#### Task brief
From the soundtrack track list below, name every track whose running time is longer than three minutes.

#### Text shown
▬▬▬▬▬▬▬▬▬▬

Average Rating: 3 stars (1 user)
|1.||The Last Race (Jack Nitzsche)||2:39|
|2.||Baby, It's You (Smith)||3:22|
|3.||Paranoia Prima (Ennio Morricone)||3:19|
|4.||Planning & Scheming (Eli Roth & Michael Bacall)||1:00|
|5.||Jeppster (T Rex)||4:09|
|6.||CD, MP3, ITUNES ONLY: Stuntman Mike (Rose McGowan & Kurt Russell)||0:18|
|7.||Staggolee (Pacific Gas & Electric)||3:50|
|8.||The Love You Save (May Be Your Own) (Joe Tex)||2:56|
|9.||Good Love, Bad Love (Eddie Floyd)||2:11|
|10.||Down in Mexico (The Coasters)||3:22|
|11.||Hold Tight (Dave Dee, Dozy, Beaky, Mick & Tich)||2:47|
|12.||Sally and Jack (from Blowout) (Pino Donaggio)||1:25|
|13.||It's So Easy (Willy DeVille)||2:10|
|14.||Whatever-However (Tracie Thoms & Zoe Bell)||0:36|
|15.||Riot in Thunder Alley (Eddit Beram)||2:04|
|16.||Chick Habit (April March)||2:07|
|Total Album Time:||38:15|
|by Rafael Ruiz
on April 23rd, 2007
Death Proof is the second segment of the exploitation double-feature Grindhouse, Quentin Tarantino's tribute to "car" movies of time, like Gone in 60 Seconds and Vanishing Point (which both directly referenced in the movie). It's a concentrated dose of 70's nostalgia filtered through that uniquely familiar QT filter.

▬▬▬▬▬▬▬▬▬▬

#### Data shown
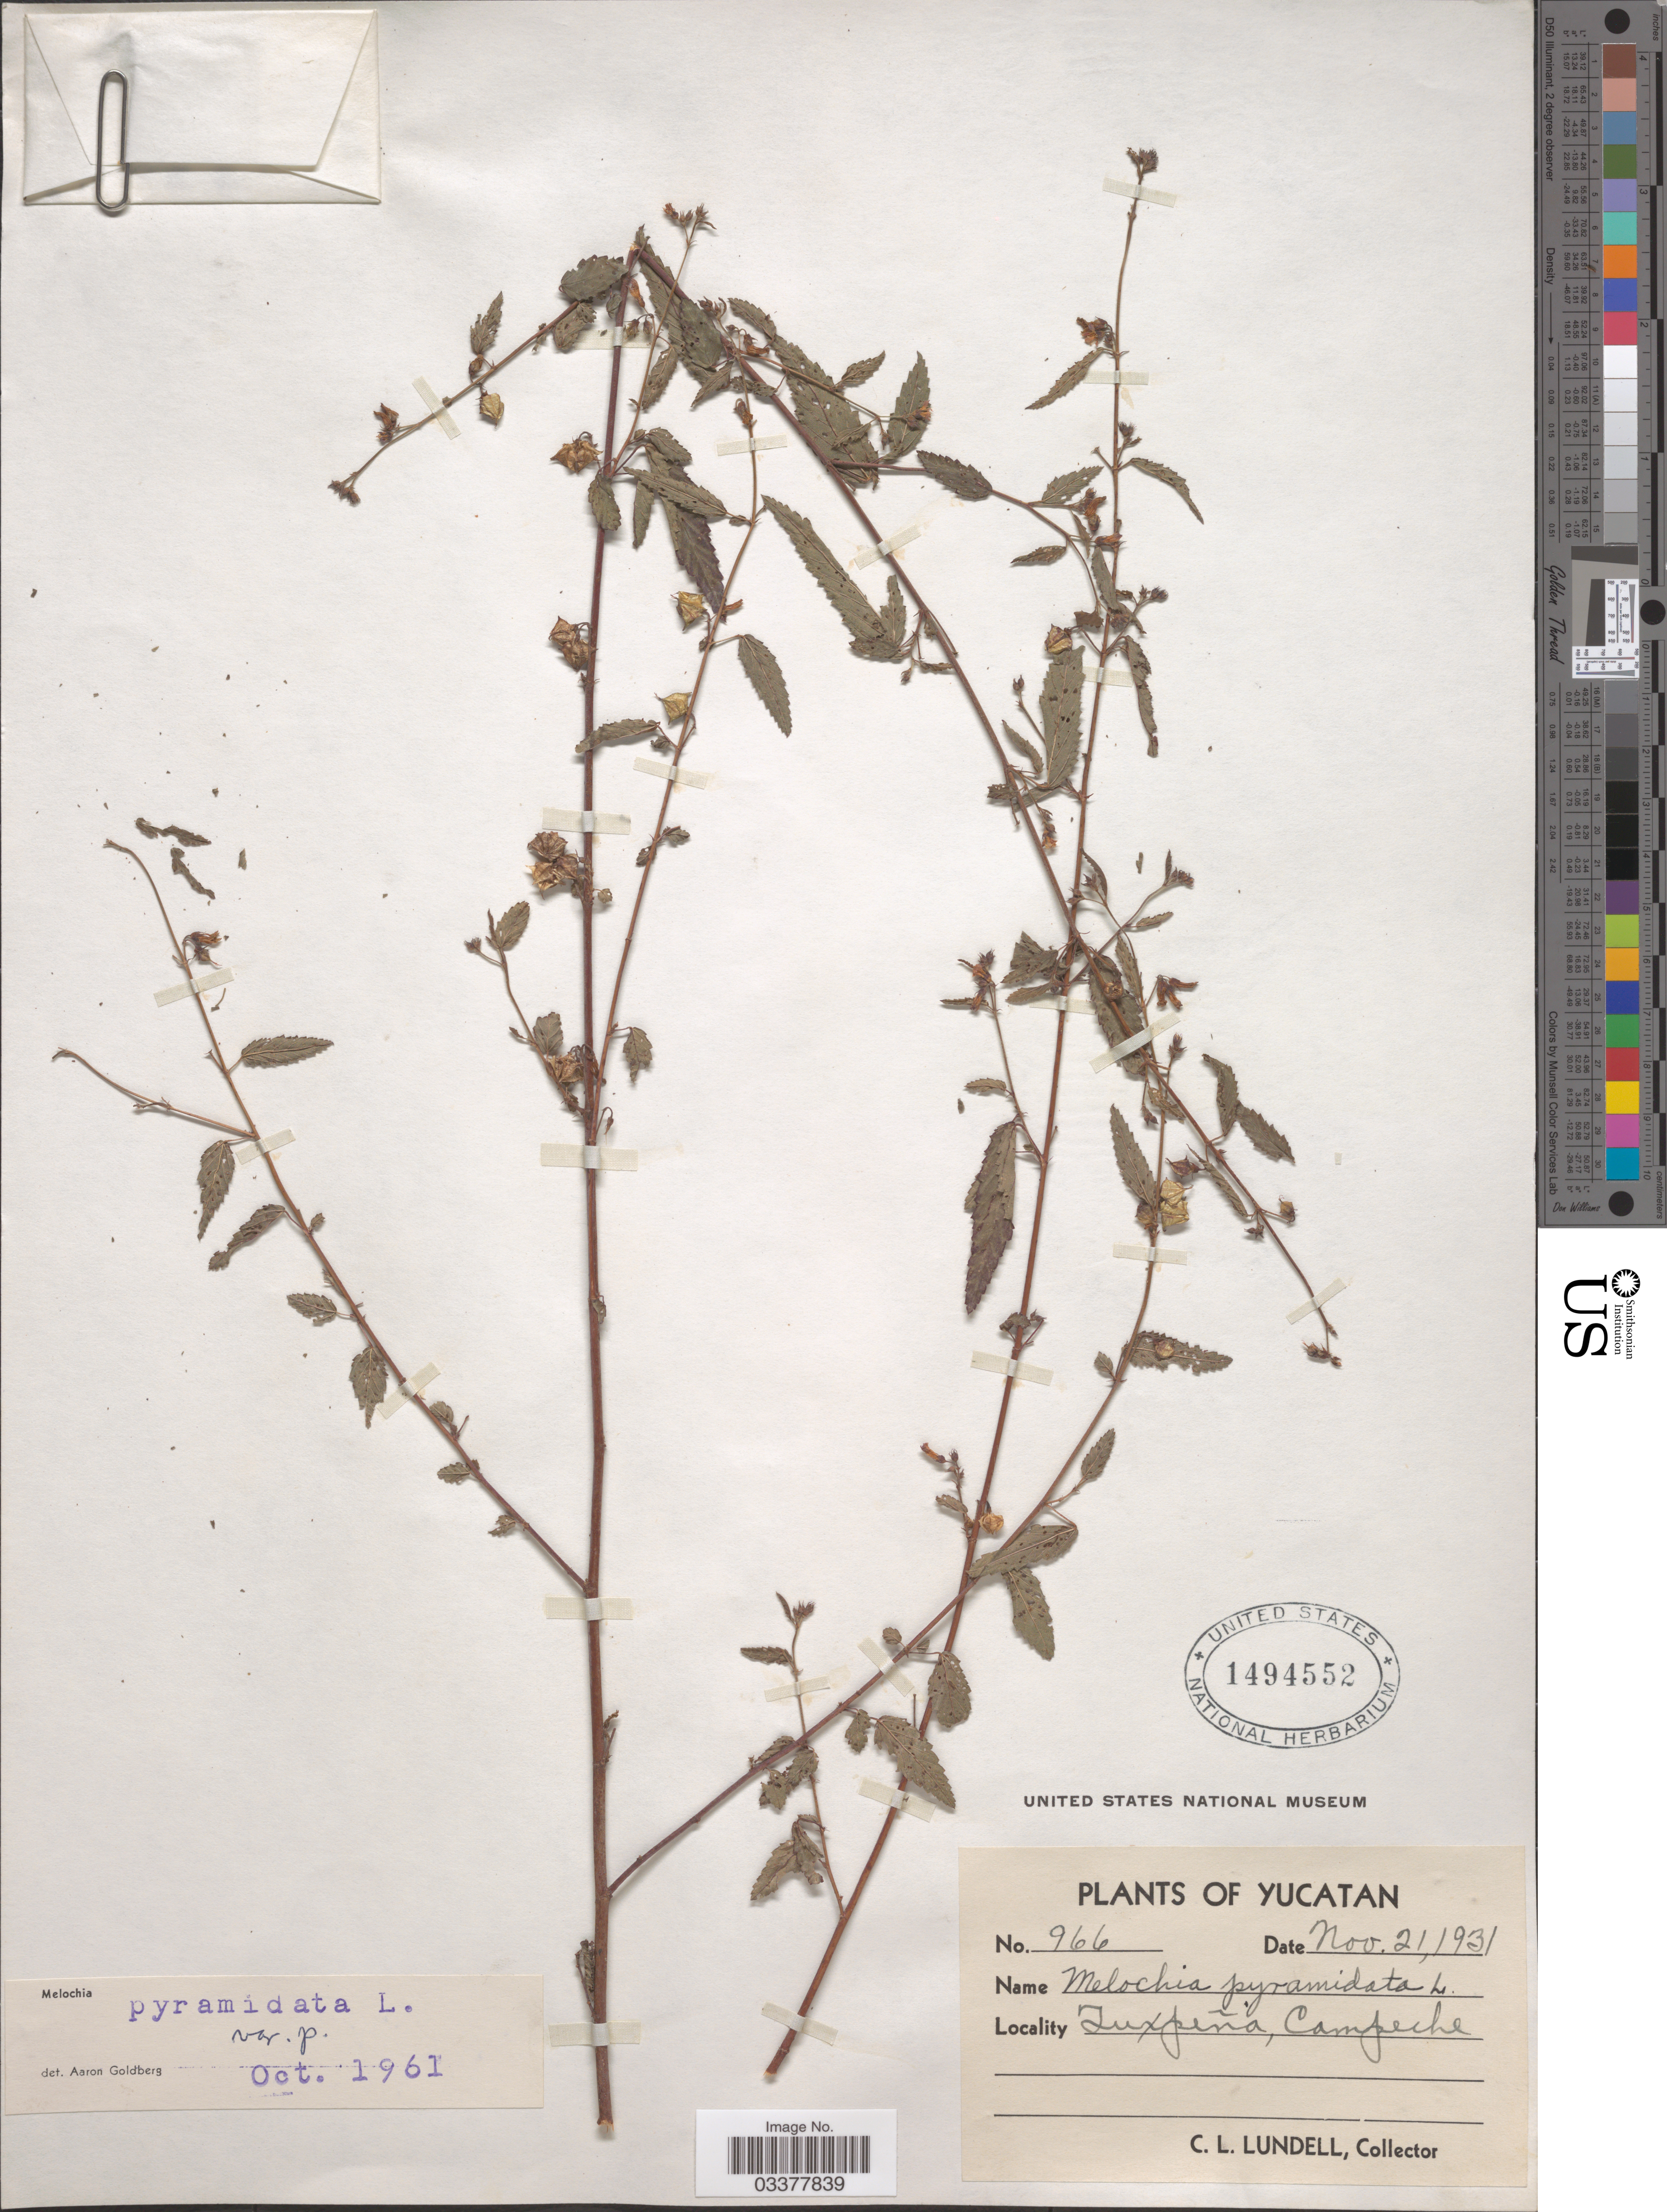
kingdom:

▬▬▬▬▬▬▬▬▬▬

#### Answer to this task
- Baby, It's You (3:22)
- Paranoia Prima (3:19)
- Jeppster (4:09)
- Staggolee (3:50)
- Down in Mexico (3:22)